__Your assignment__:
Once you reach the line containing "[639,708,702,719] customer ->" in the entries below, write out that line and each one after it down to the line containing "[702,862,738,876] plane ->", exactly and with nothing added.

__Extracted material__:
^^^^^^^^
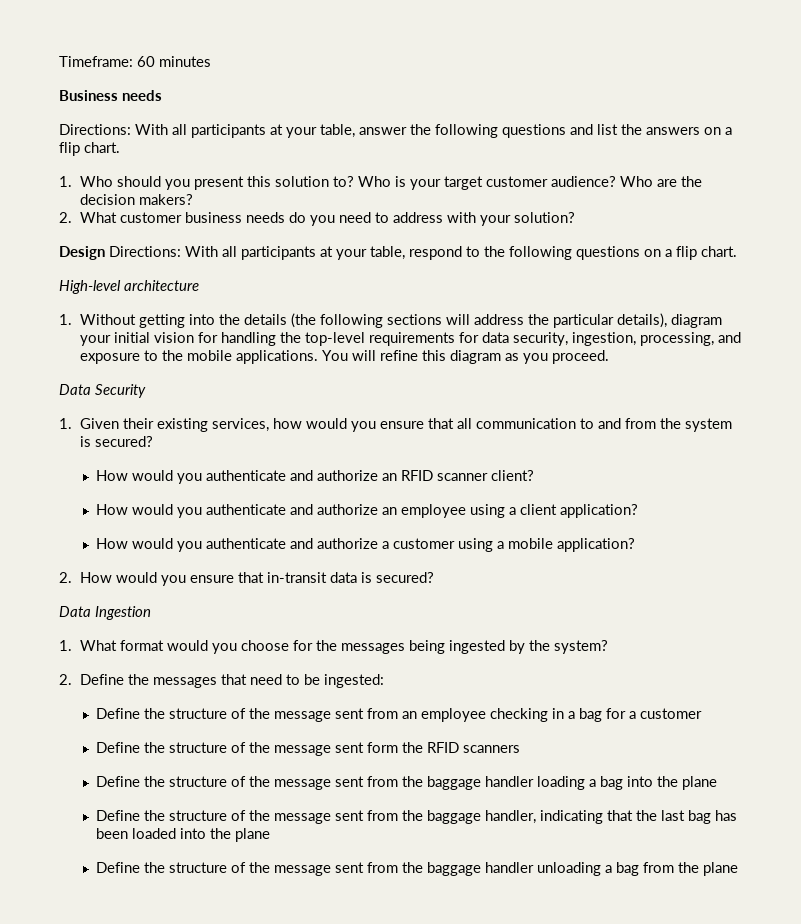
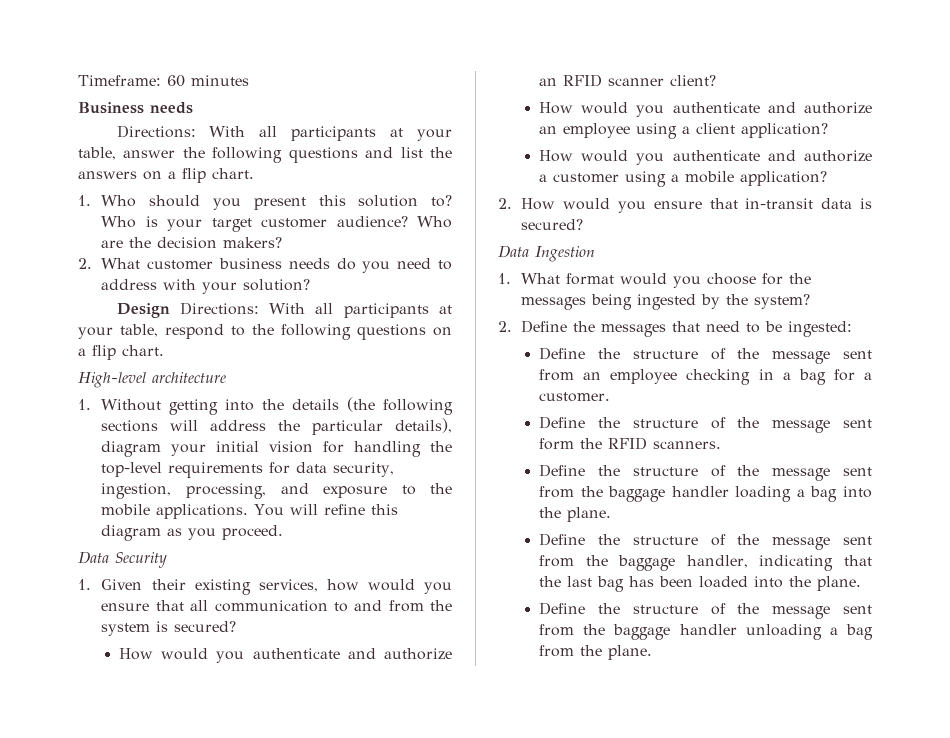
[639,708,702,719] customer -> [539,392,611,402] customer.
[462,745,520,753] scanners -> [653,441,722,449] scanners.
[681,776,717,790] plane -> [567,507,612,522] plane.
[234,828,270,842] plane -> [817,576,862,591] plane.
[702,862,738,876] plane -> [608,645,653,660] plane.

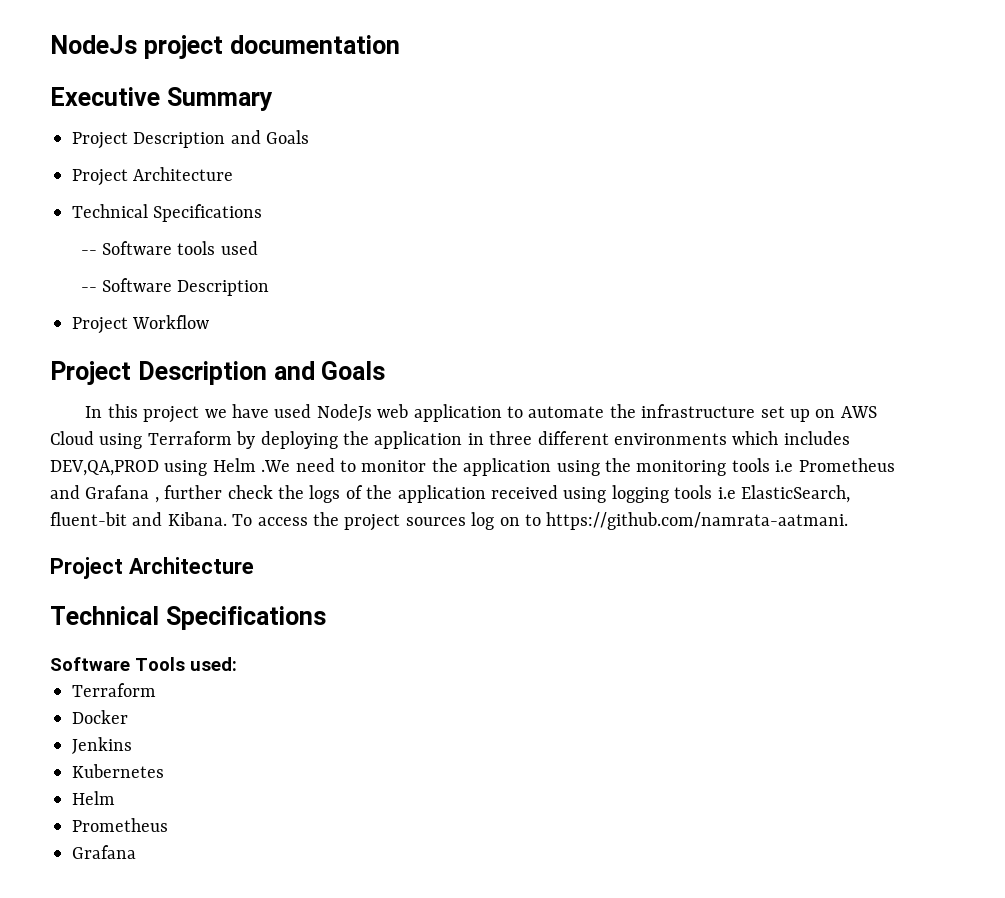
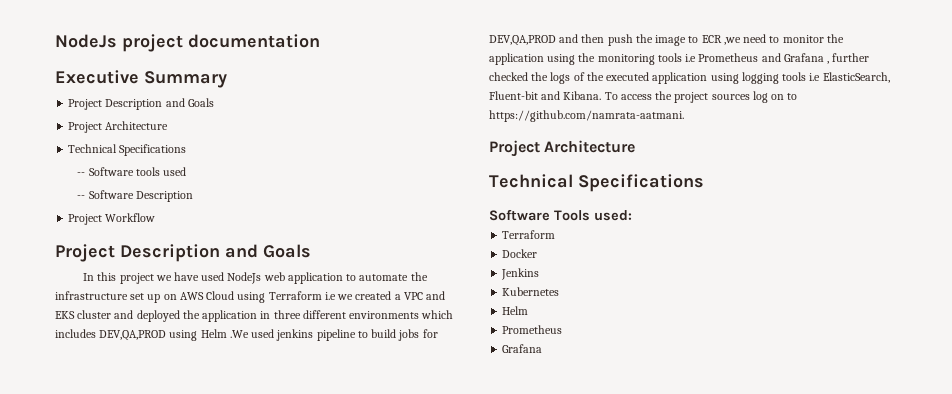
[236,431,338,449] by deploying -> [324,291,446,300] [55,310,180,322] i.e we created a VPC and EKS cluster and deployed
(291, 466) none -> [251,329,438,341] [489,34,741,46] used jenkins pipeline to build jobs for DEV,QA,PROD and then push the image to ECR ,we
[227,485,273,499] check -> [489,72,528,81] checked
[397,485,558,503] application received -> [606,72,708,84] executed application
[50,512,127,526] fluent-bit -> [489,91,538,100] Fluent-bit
^^^^^^^^
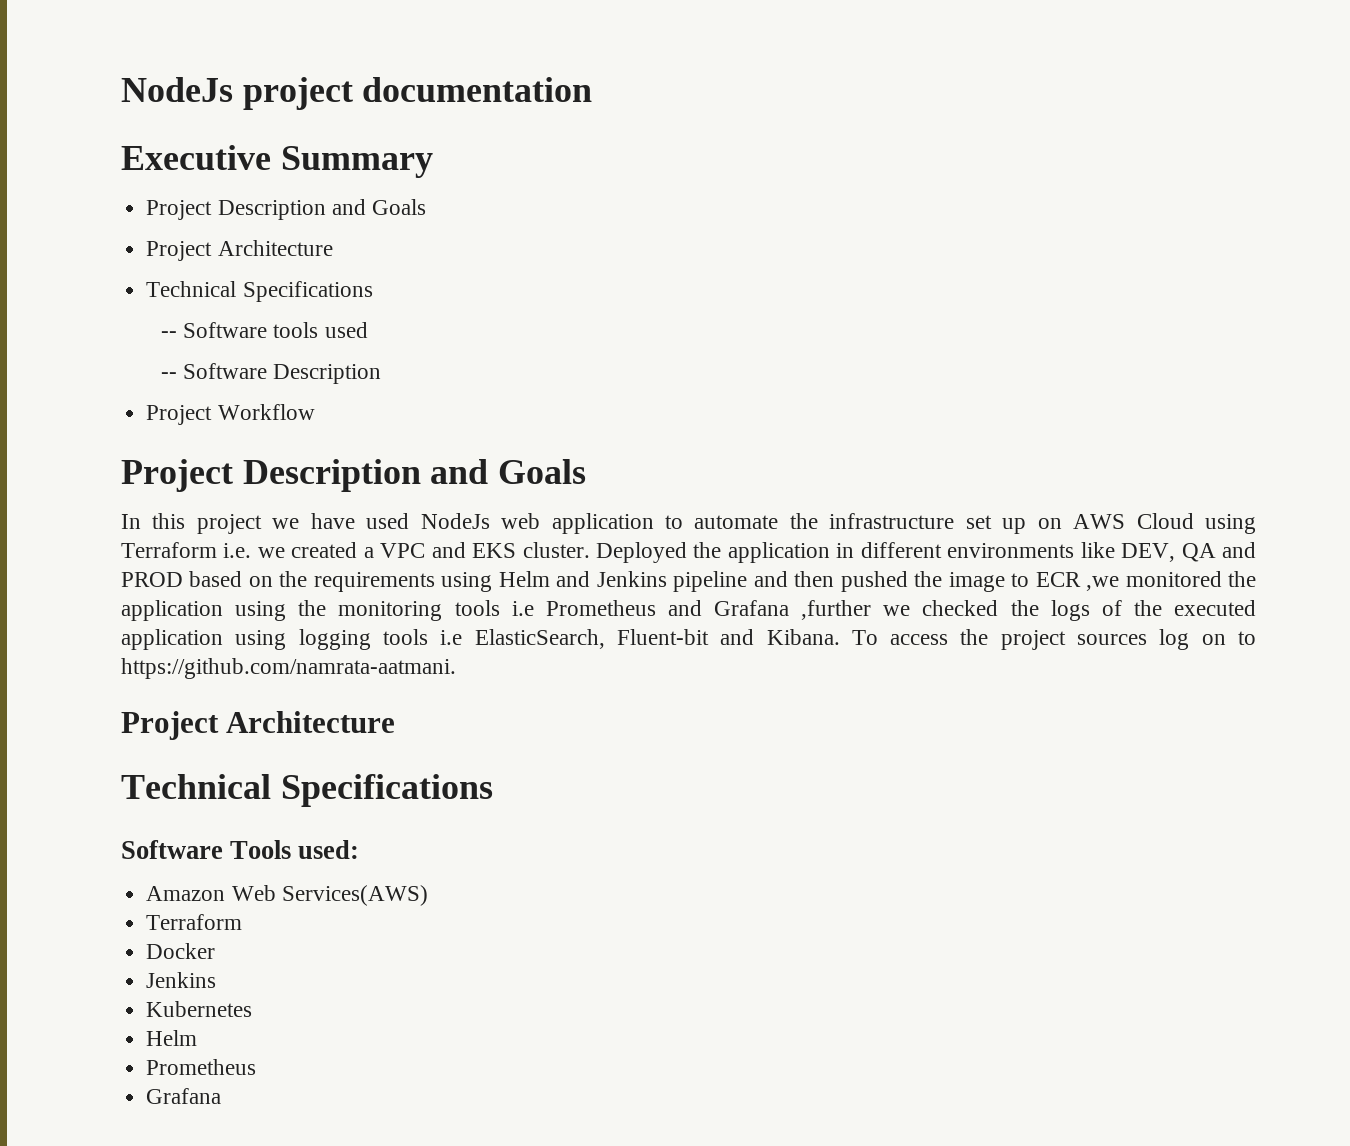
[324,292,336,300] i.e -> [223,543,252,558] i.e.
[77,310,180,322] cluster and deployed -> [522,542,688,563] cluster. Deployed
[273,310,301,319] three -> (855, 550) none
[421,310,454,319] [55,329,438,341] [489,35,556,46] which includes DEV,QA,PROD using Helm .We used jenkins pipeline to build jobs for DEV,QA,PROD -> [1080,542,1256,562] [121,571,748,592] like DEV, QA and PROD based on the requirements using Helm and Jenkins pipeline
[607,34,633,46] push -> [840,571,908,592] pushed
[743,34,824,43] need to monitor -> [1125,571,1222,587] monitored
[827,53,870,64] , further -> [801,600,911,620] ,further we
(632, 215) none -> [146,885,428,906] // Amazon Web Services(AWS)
^^^^^^^^
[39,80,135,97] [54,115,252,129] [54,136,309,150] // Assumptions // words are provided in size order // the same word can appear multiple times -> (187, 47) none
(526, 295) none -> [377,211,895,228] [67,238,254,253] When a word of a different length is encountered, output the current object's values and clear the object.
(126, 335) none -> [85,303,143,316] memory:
^^^^^^^^
__Finished task__:
[639,708,702,719] customer -> [539,392,611,402] customer.
[462,745,520,753] scanners -> [653,441,722,449] scanners.
[681,776,717,790] plane -> [567,507,612,522] plane.
[234,828,270,842] plane -> [817,576,862,591] plane.
[702,862,738,876] plane -> [608,645,653,660] plane.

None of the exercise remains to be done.